Publié le : 13/01/2026 Par : FRANCE 24

Au 1er janvier 2026, 69,1 millions de personnes vivaient en France, dont 2,3 millions dans les cinq départements d'outre-mer, a indiqué l'Insee mardi. La population a augmenté de 0,25 % par rapport à l'an dernier, à "un rythme un peu moins rapide que celui observé ces deux dernières années", a précisé Sylvie Le Minez, cheffe de l'unité des études démographiques et sociales de l'Insee, lors d'une conférence de presse.

Mais pour la première fois depuis 1944, cette croissance de la population est uniquement liée au solde migratoire, estimé à +176 000 personnes, soit la différence entre le nombre de personnes entrées et sorties du territoire.


Diminution rapide des naissances

Le solde naturel, qui correspond à la différence entre les naissances et décès, est lui devenu négatif : -6 000 personnes. Une situation qui s'explique par deux facteurs : le recul des naissances et la hausse des décès.

"Ce qui frappe, c'est à quel point, en quelques années, le solde naturel a diminué en raison de la diminution rapide des naissances", a souligné Sylvie Le Minez. Ce solde était encore de +200 000 personnes en 2015.

En 2025, 645 000 bébés ont vu le jour dans le pays, soit 2,1 % de moins que l'année précédente, ce qui correspond au plus faible nombre sur un an depuis la fin de la Seconde Guerre mondiale, pour la quatrième année consécutive. Il s'agit même d'une chute de 24 % par rapport à 2010, "année du dernier point haut des naissances".

La baisse des naissances est due au repli de la fécondité, soit le nombre d'enfants par femme. L'indicateur conjoncturel de fécondité (ICF) a continué lui aussi de diminuer : il s'est établi à 1,56 enfant par femme, après 1,61 en 2024, soit le plus faible niveau depuis la fin de la Première Guerre mondiale.

Ce recul s'inscrit aussi dans une tendance de moyen terme : cet indice diminue depuis 2010, lorsqu'il s'élevait à 2,02 enfants par femme en France métropolitaine.

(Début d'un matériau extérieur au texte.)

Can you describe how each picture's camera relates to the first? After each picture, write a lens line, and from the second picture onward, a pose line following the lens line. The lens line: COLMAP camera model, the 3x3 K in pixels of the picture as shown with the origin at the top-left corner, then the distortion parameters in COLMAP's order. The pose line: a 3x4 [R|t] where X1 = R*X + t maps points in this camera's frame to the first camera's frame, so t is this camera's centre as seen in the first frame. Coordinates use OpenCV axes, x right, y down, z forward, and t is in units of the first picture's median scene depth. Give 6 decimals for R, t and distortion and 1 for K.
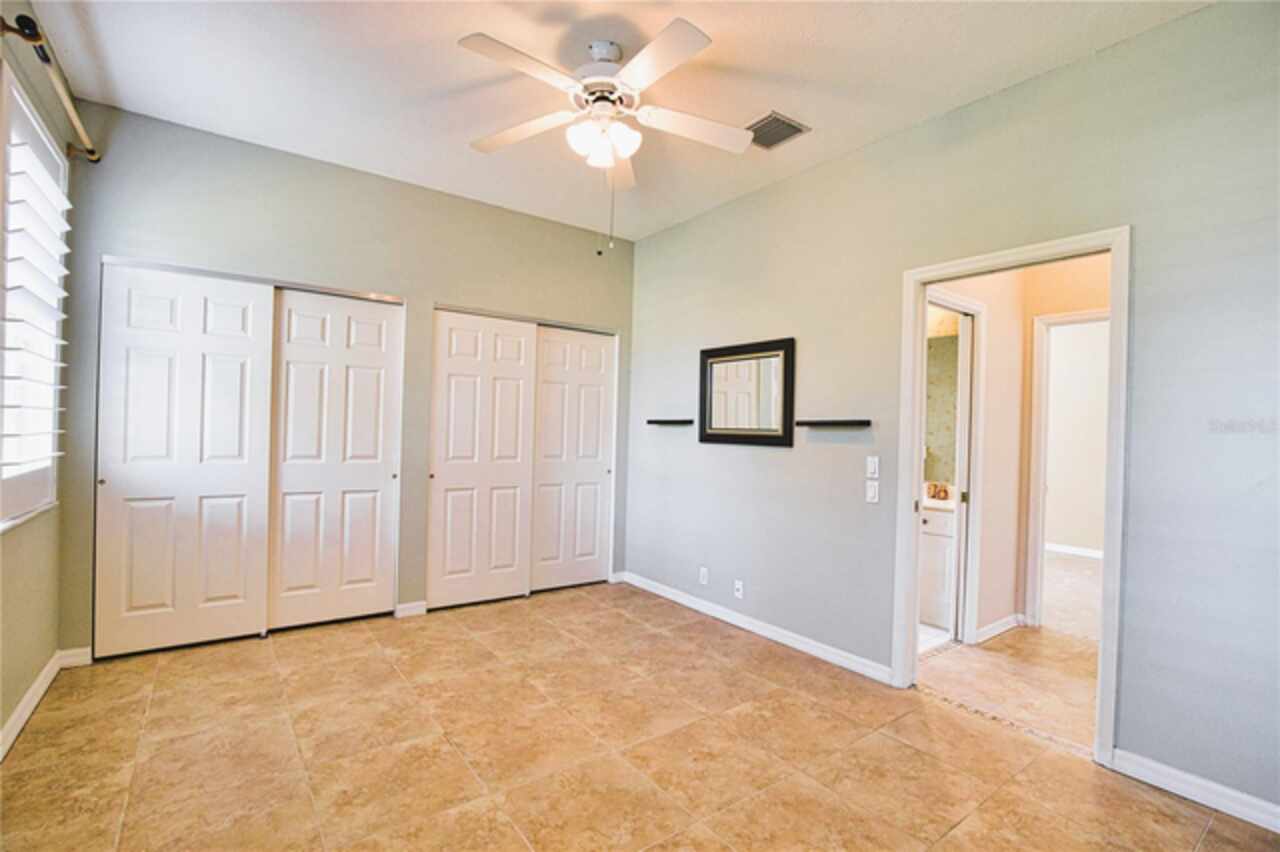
lens RADIAL K [[590.6, 0, 646.3], [0, 590.6, 426.9], [0, 0, 1]] dist [-0.034741, 0.006798]
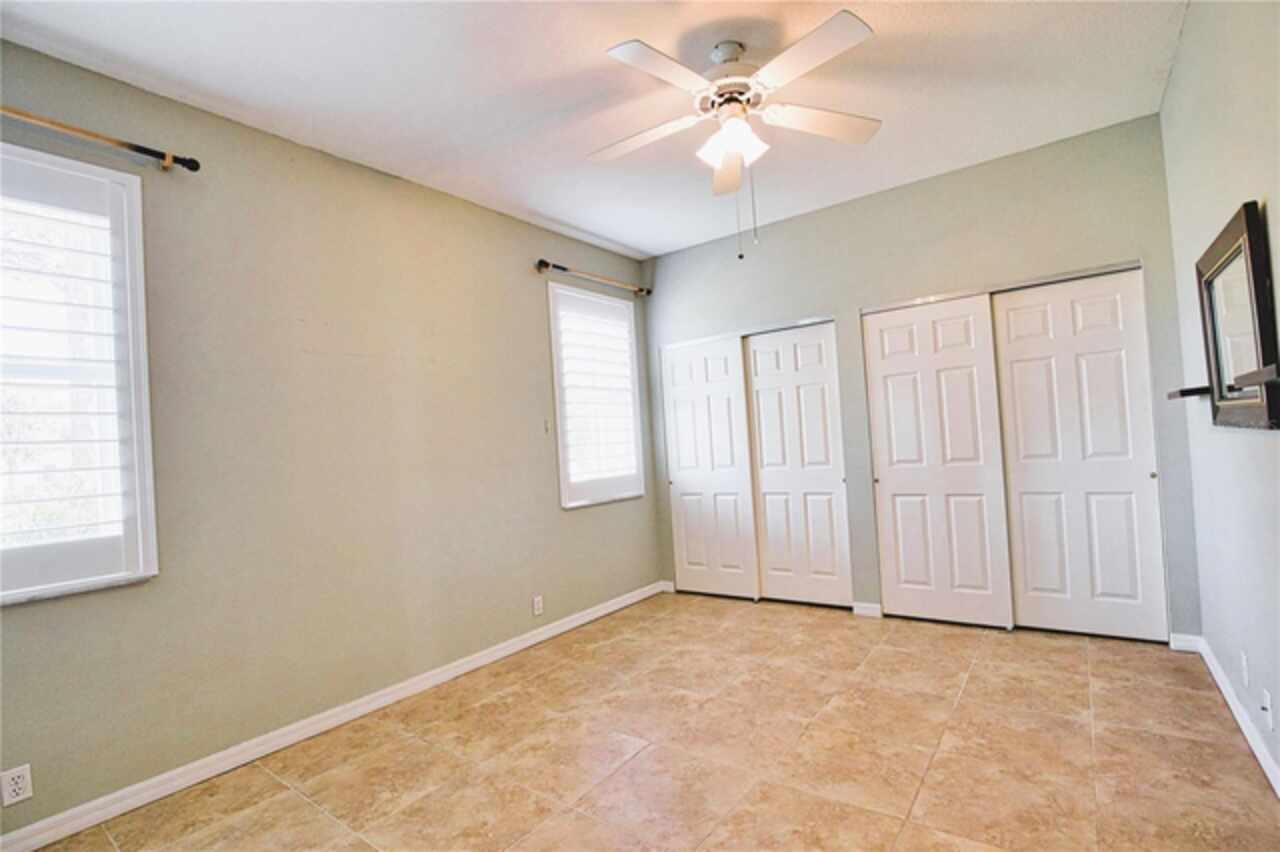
lens RADIAL K [[590.6, 0, 647.2], [0, 590.6, 429.5], [0, 0, 1]] dist [-0.034741, 0.006798]
pose [[0.276139, -0.068780, -0.958654, 0.560380], [0.075909, 0.995881, -0.049585, 0.018842], [0.958115, -0.059078, 0.280223, 0.397117]]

Les démographes avancent diverses explications : les personnes ont d'autres aspirations que fonder une famille, sont freinées par des difficultés (à trouver un travail stable, à se loger) ou des craintes (conciliation vie professionnelle et familiale, incertitudes climatiques...)

À 37 ans, Jessica envisage d'avoir un seul enfant avec son compagnon, à cause notamment de son âge. "Mon envie de fonder une famille est arrivée tard, on vit très bien et on est très heureux à deux", explique cette Francilienne qui travaille dans la communication et s'inquiète aussi du "coût d'une éducation".

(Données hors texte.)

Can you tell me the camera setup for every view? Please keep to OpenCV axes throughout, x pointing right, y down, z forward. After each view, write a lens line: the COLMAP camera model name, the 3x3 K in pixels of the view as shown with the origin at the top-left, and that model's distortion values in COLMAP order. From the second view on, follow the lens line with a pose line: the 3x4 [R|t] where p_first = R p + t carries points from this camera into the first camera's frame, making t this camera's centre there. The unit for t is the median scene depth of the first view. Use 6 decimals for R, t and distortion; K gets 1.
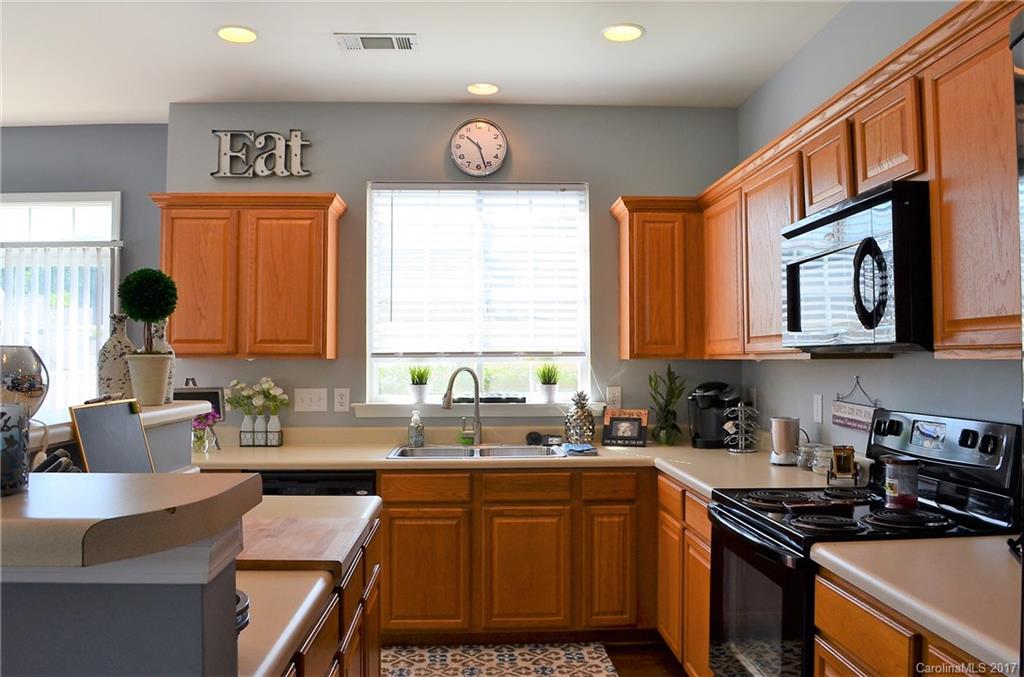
lens RADIAL K [[802.4, 0, 516.8], [0, 802.4, 339.5], [0, 0, 1]] dist [-0.085558, 0.014946]
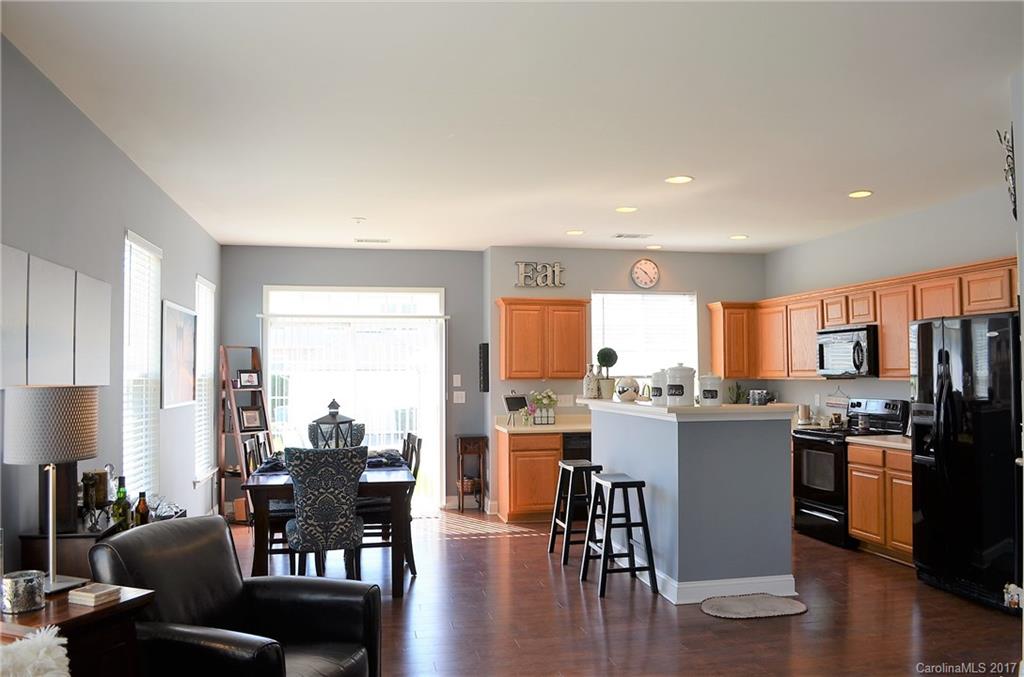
lens RADIAL K [[802.4, 0, 516.8], [0, 802.4, 339.5], [0, 0, 1]] dist [-0.085558, 0.014946]
pose [[0.988883, 0.004066, 0.148638, -0.707544], [-0.001144, 0.999804, -0.019740, -0.037505], [-0.148689, 0.019350, 0.988695, -0.988306]]
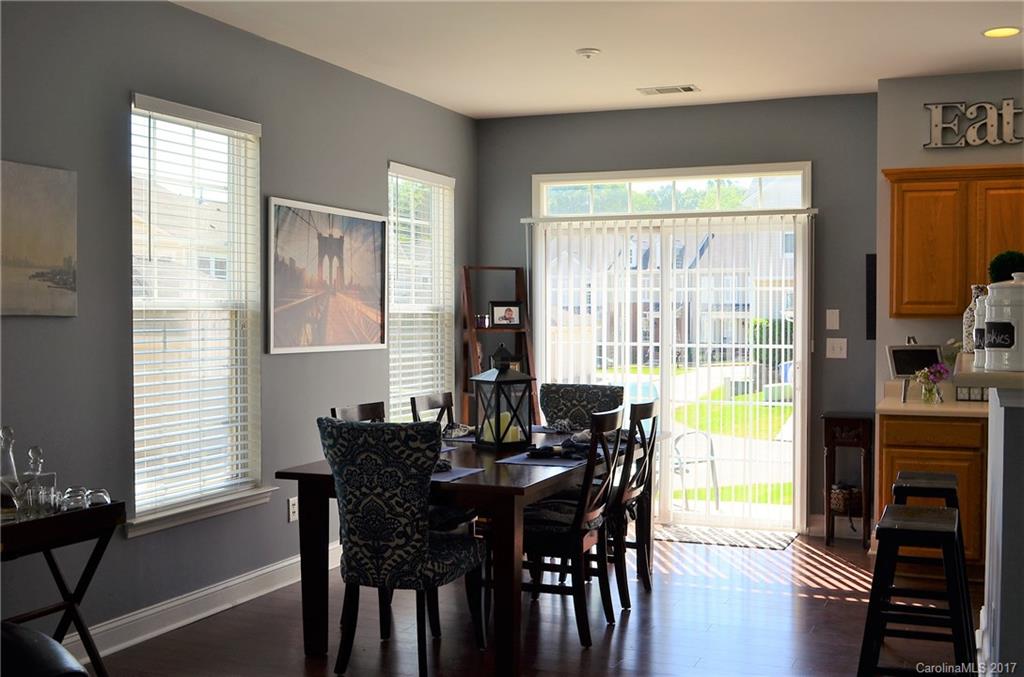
lens RADIAL K [[1112.1, 0, 512.0], [0, 1112.1, 338.5], [0, 0, 1]] dist [-0.063282, 0.019836]
pose [[0.903753, 0.011760, -0.427894, -0.261984], [0.006348, 0.999144, 0.040867, -0.014292], [0.428008, -0.039650, 0.902905, -0.617997]]
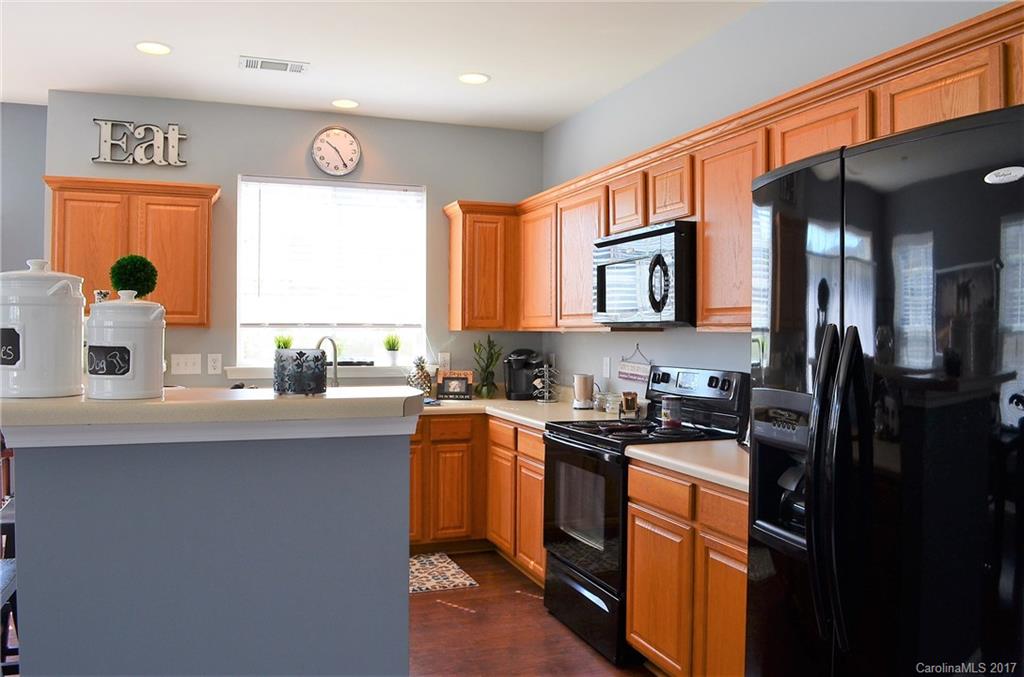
lens RADIAL K [[802.4, 0, 516.8], [0, 802.4, 339.5], [0, 0, 1]] dist [-0.085558, 0.014946]
pose [[0.952210, 0.005014, 0.305403, -0.162316], [-0.015535, 0.999366, 0.032028, -0.002997], [-0.305049, -0.035242, 0.951684, -0.229690]]
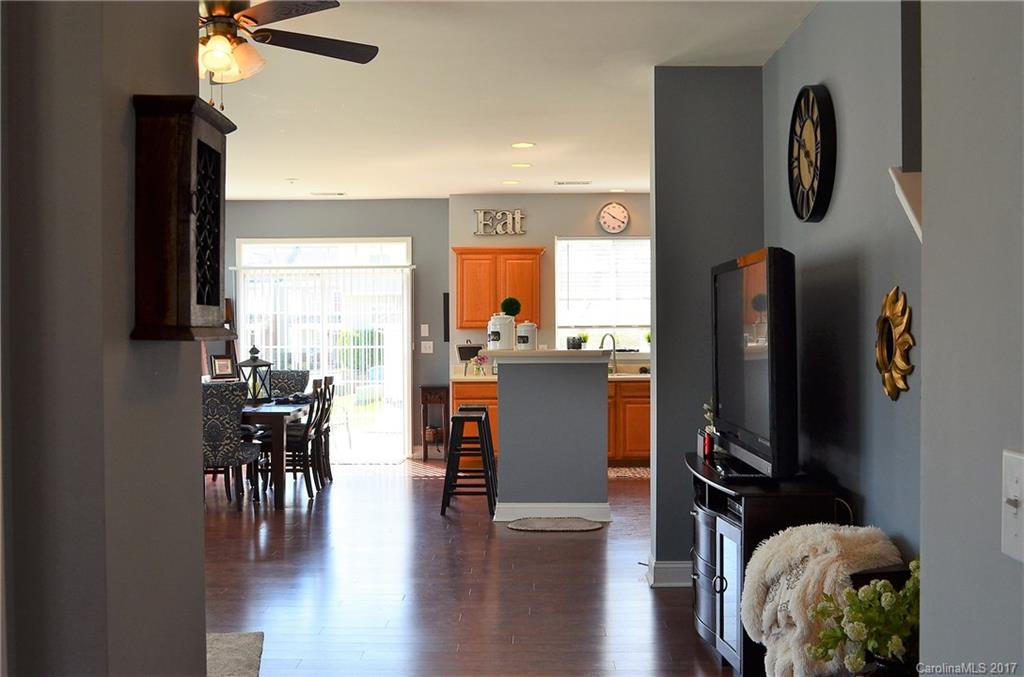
lens RADIAL K [[1112.1, 0, 512.0], [0, 1112.1, 338.5], [0, 0, 1]] dist [-0.063282, 0.019836]
pose [[0.997748, -0.002513, -0.067025, -0.120579], [0.004729, 0.999447, 0.032921, -0.044551], [0.066905, -0.033164, 0.997208, -1.765691]]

La crainte de manquer de moyens financiers est ressortie comme l'un des principaux freins au désir d'enfant lors d'une récente consultation citoyenne, menée dans le cadre d'une mission parlementaire sur la baisse de la natalité.

"La crèche représente un poste de dépense énorme pour nous – 800 euros par mois –, nous ne pourrions pas avoir deux enfants", témoigne Océane, 32 ans, mère d'un enfant de trois ans et cadre dans une entreprise à Marseille. "Le travail, la maison, les enfants, je ne saurais pas comment tout mener de front."

Face aux difficultés évoquées par les familles, l'Union nationale des associations familiales (Unaf) a récemment appelé le gouvernement à réinvestir dans la politique familiale.

"Une situation que connaissent déjà la plupart des pays européens"
En parallèle de cette baisse des naissances, on observe une hausse des décès du fait de l'arrivée à des âges de forte mortalité des générations nombreuses du baby-boom.

En 2025, 651 000 personnes sont décédées en France, ce qui représente une hausse de 1,5 % par rapport à l'année précédente. Cette progression s'explique également par l'épidémie de grippe hivernale, "particulièrement virulente en janvier", selon l'Institut nationale de la statistique.

Le solde naturel négatif a contribué à réduire la population de 0,01 %.

"Avec cette nouvelle situation, plus de décès que de naissances, finalement la France ne fait que rejoindre une situation que connaissent déjà la plupart des pays européens", a commenté auprès de l'AFP Gilles Pison, démographe et conseiller de la direction de l'Institut national d'études démographiques (Ined).

En 2024, outre la France, seuls cinq pays affichaient encore un solde naturel de population positif : Chypre, l'Irlande, le Luxembourg, Malte et la Suède, selon Eurostat. Le Danemark était à l'équilibre, les autres nations avaient un solde négatif.